Copy out the lines of every item below, swapping "common name" for "vernacular name" and changing nothing else. Leave the pictures out of your answer.

* [Records shown]
################

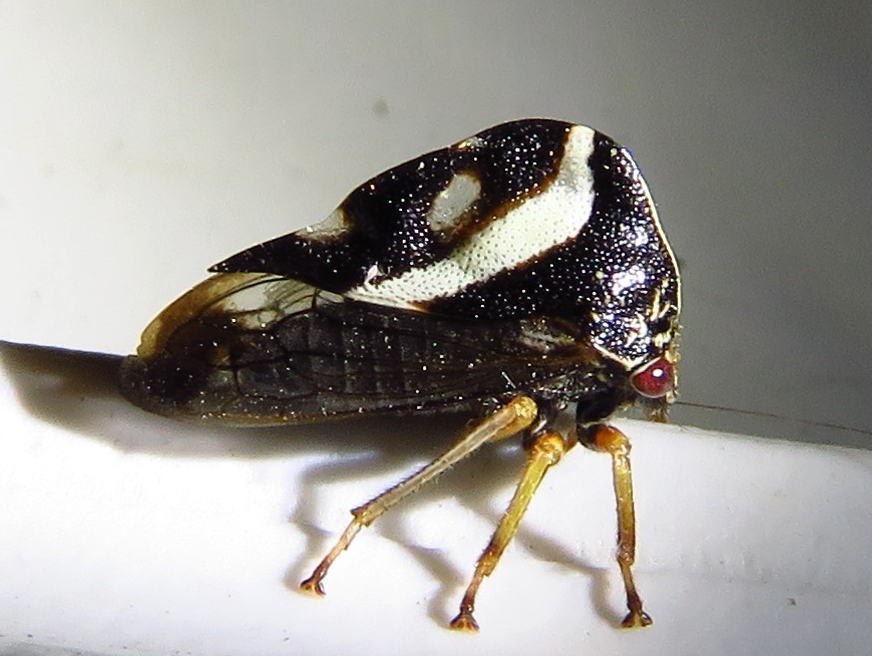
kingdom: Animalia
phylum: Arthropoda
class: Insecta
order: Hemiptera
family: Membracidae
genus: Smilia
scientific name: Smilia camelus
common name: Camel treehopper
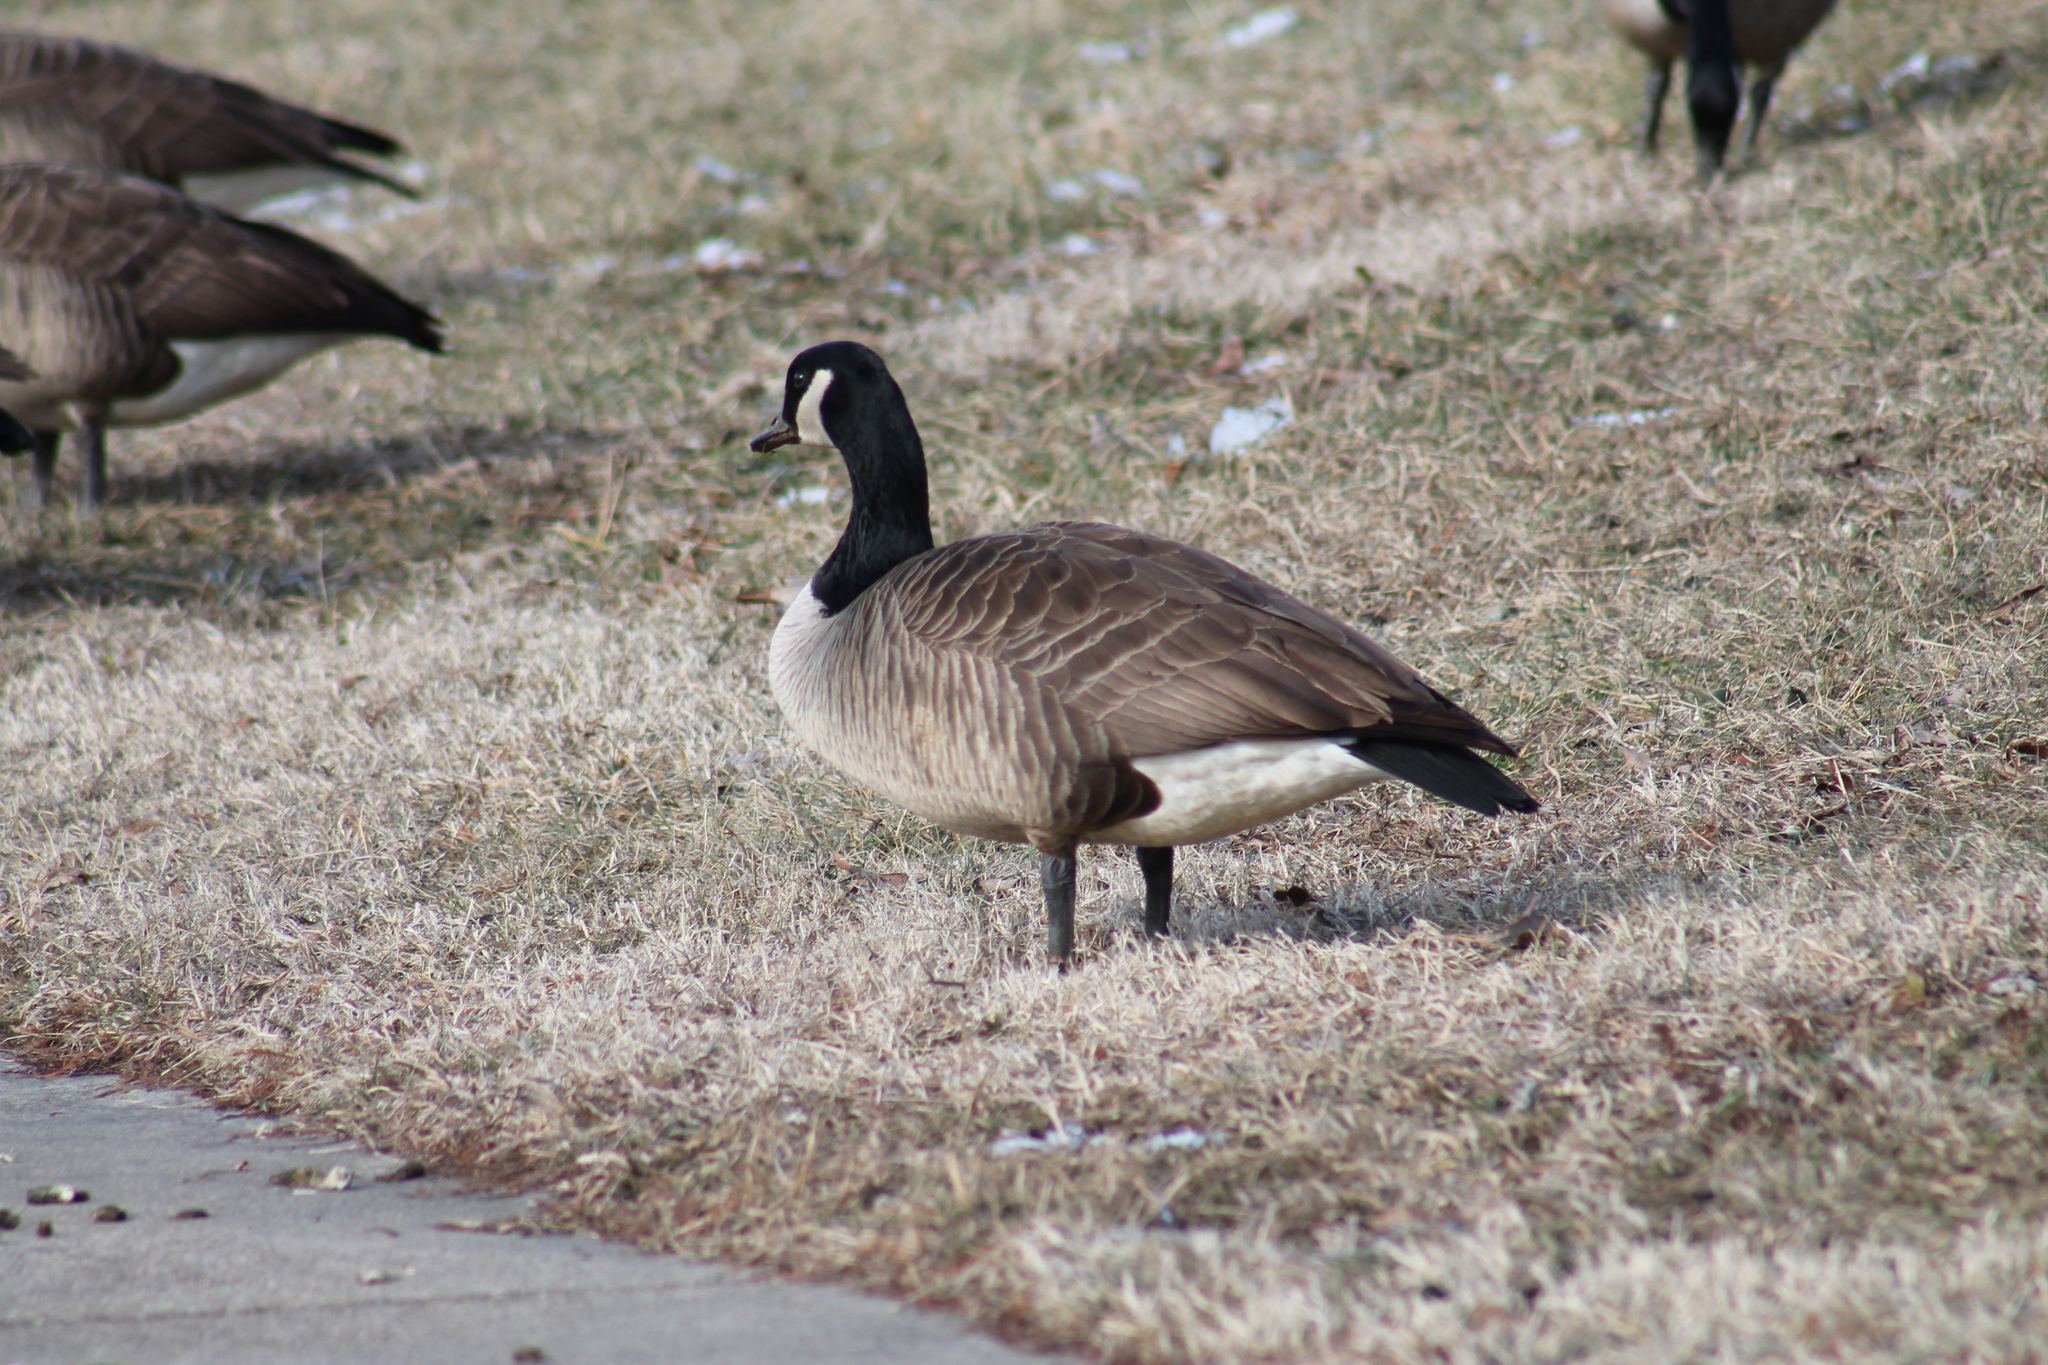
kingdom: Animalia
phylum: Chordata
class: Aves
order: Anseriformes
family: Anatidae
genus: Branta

################

* [Finished task]
kingdom: Animalia
phylum: Arthropoda
class: Insecta
order: Hemiptera
family: Membracidae
genus: Smilia
scientific name: Smilia camelus
vernacular name: Camel treehopper
kingdom: Animalia
phylum: Chordata
class: Aves
order: Anseriformes
family: Anatidae
genus: Branta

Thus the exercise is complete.